→ **Required work**
Word for word and without images, reproduce the listing that follows.

(Beginning of Given information)

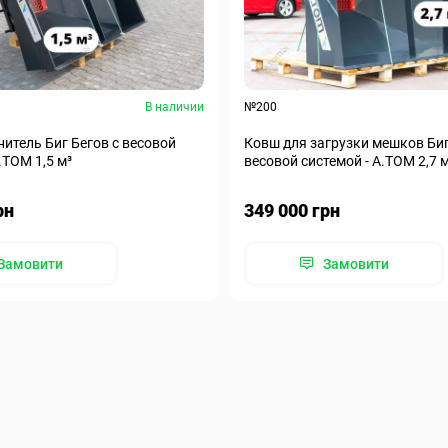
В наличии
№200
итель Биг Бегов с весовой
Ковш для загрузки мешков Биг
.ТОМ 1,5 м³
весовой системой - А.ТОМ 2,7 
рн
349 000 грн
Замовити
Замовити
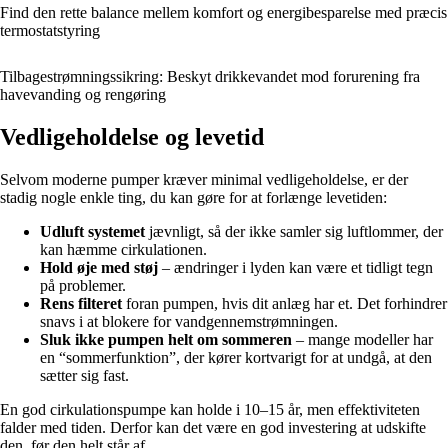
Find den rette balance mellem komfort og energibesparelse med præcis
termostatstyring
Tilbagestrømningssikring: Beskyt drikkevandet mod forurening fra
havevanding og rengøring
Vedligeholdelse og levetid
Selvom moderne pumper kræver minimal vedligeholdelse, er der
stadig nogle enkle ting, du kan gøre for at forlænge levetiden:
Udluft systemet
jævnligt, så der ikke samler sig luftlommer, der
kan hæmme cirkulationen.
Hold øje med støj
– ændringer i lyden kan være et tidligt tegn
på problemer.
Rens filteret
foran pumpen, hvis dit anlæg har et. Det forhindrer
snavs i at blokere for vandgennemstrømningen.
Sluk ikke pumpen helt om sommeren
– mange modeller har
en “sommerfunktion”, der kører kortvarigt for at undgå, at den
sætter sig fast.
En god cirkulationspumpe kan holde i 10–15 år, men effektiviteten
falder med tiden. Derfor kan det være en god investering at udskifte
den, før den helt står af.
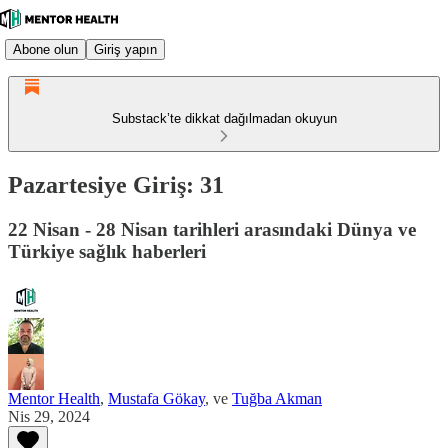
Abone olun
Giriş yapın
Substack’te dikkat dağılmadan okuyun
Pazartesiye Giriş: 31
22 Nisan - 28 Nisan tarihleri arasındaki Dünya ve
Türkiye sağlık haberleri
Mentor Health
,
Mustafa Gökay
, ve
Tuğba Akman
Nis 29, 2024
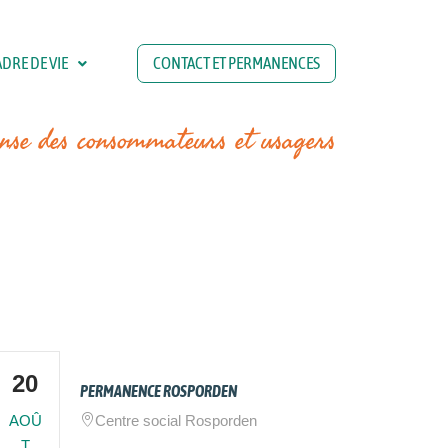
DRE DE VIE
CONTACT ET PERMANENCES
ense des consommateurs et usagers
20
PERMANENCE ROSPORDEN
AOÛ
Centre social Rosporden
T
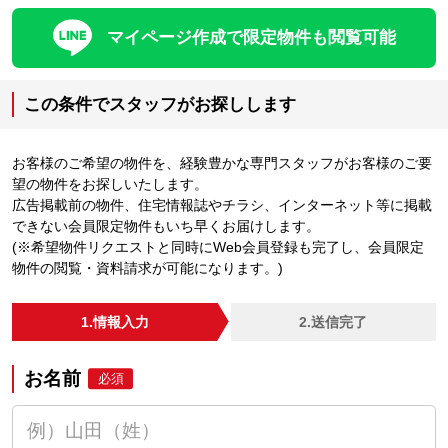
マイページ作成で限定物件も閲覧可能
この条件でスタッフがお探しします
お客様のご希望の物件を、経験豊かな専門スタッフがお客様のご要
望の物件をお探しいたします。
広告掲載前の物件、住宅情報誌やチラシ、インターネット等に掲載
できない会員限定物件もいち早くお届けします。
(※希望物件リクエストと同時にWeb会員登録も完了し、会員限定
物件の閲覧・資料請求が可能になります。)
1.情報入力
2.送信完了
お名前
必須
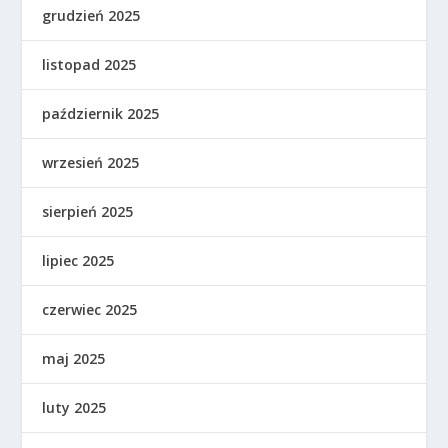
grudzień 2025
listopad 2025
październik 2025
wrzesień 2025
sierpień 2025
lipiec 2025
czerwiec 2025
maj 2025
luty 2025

(End of Given information)

→ **Answer below**
В наличии
№200
итель Биг Бегов с весовой
Ковш для загрузки мешков Биг
.ТОМ 1,5 м³
весовой системой - А.ТОМ 2,7 
рн
349 000 грн
Замовити
Замовити
Find den rette balance mellem komfort og energibesparelse med præcis
termostatstyring
Tilbagestrømningssikring: Beskyt drikkevandet mod forurening fra
havevanding og rengøring
Vedligeholdelse og levetid
Selvom moderne pumper kræver minimal vedligeholdelse, er der
stadig nogle enkle ting, du kan gøre for at forlænge levetiden:
Udluft systemet
jævnligt, så der ikke samler sig luftlommer, der
kan hæmme cirkulationen.
Hold øje med støj
– ændringer i lyden kan være et tidligt tegn
på problemer.
Rens filteret
foran pumpen, hvis dit anlæg har et. Det forhindrer
snavs i at blokere for vandgennemstrømningen.
Sluk ikke pumpen helt om sommeren
– mange modeller har
en “sommerfunktion”, der kører kortvarigt for at undgå, at den
sætter sig fast.
En god cirkulationspumpe kan holde i 10–15 år, men effektiviteten
falder med tiden. Derfor kan det være en god investering at udskifte
den, før den helt står af.
Abone olun
Giriş yapın
Substack’te dikkat dağılmadan okuyun
Pazartesiye Giriş: 31
22 Nisan - 28 Nisan tarihleri arasındaki Dünya ve
Türkiye sağlık haberleri
Mentor Health
,
Mustafa Gökay
, ve
Tuğba Akman
Nis 29, 2024
DRE DE VIE
CONTACT ET PERMANENCES
ense des consommateurs et usagers
20
PERMANENCE ROSPORDEN
AOÛ
Centre social Rosporden
T
マイページ作成で限定物件も閲覧可能
この条件でスタッフがお探しします
お客様のご希望の物件を、経験豊かな専門スタッフがお客様のご要
望の物件をお探しいたします。
広告掲載前の物件、住宅情報誌やチラシ、インターネット等に掲載
できない会員限定物件もいち早くお届けします。
(※希望物件リクエストと同時にWeb会員登録も完了し、会員限定
物件の閲覧・資料請求が可能になります。)
1.情報入力
2.送信完了
お名前
必須
grudzień 2025
listopad 2025
październik 2025
wrzesień 2025
sierpień 2025
lipiec 2025
czerwiec 2025
maj 2025
luty 2025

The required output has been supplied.